Task objective: Reproduce the lines below verbatim, omitting the pictures from your output.

── Records shown ──

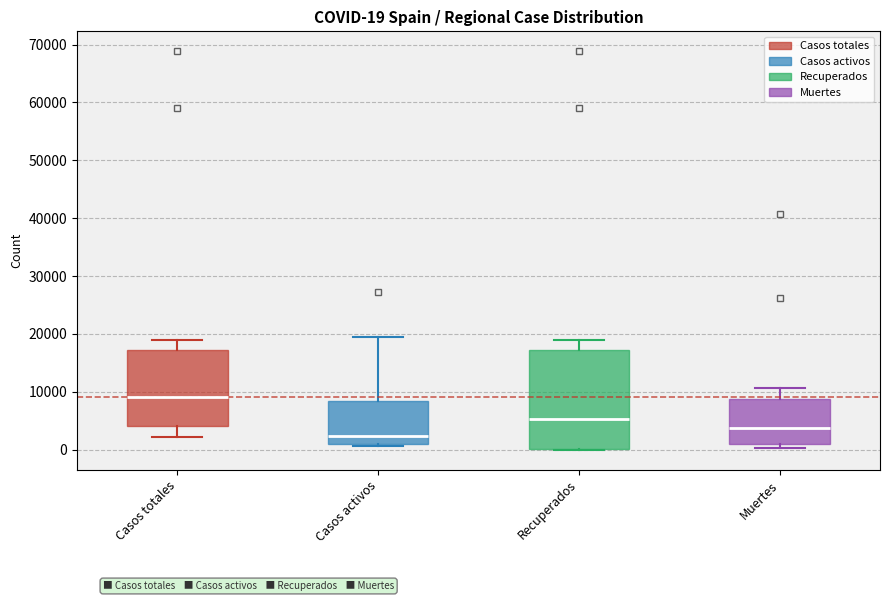

Which box has the highest median line?

Casos totales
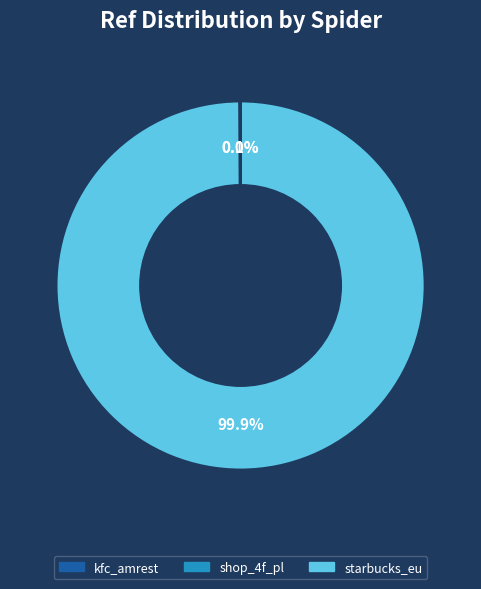

Which category has the biggest portion of the pie?

starbucks_eu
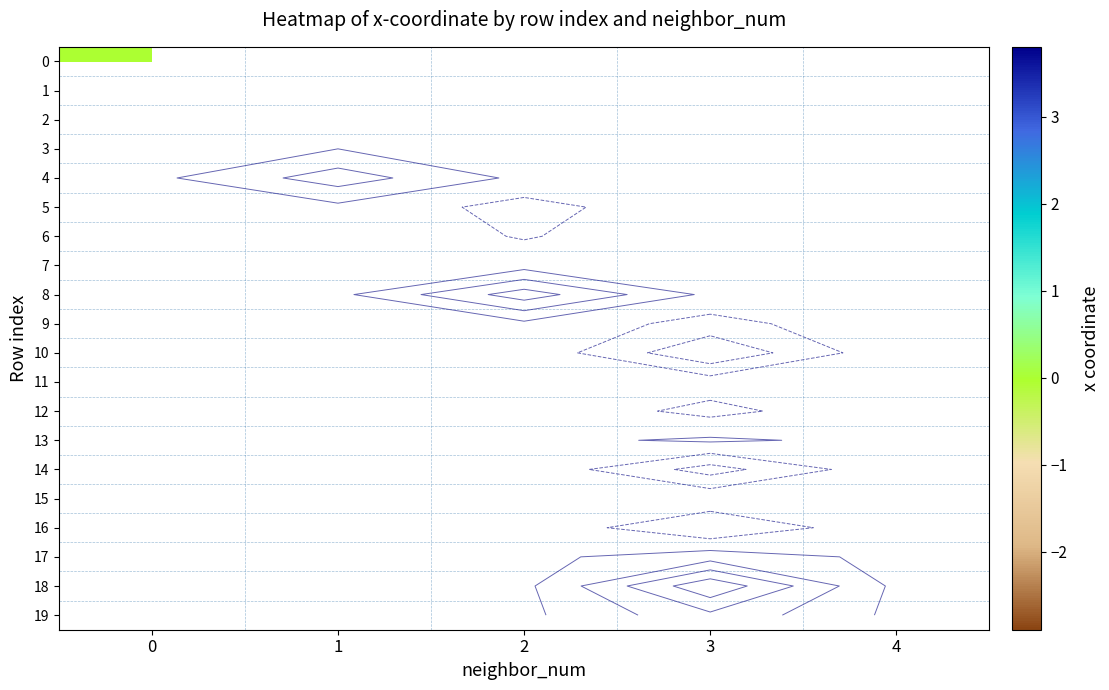

Is it true that 12 equals -1.3 at 3?

True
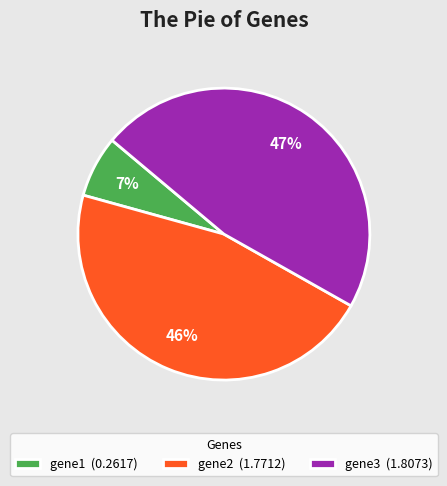

Count the number of slices in the pie.

3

───

Exercise solution:
Which box has the highest median line?

Casos totales

Which category has the biggest portion of the pie?

starbucks_eu

Is it true that 12 equals -1.3 at 3?

True

Count the number of slices in the pie.

3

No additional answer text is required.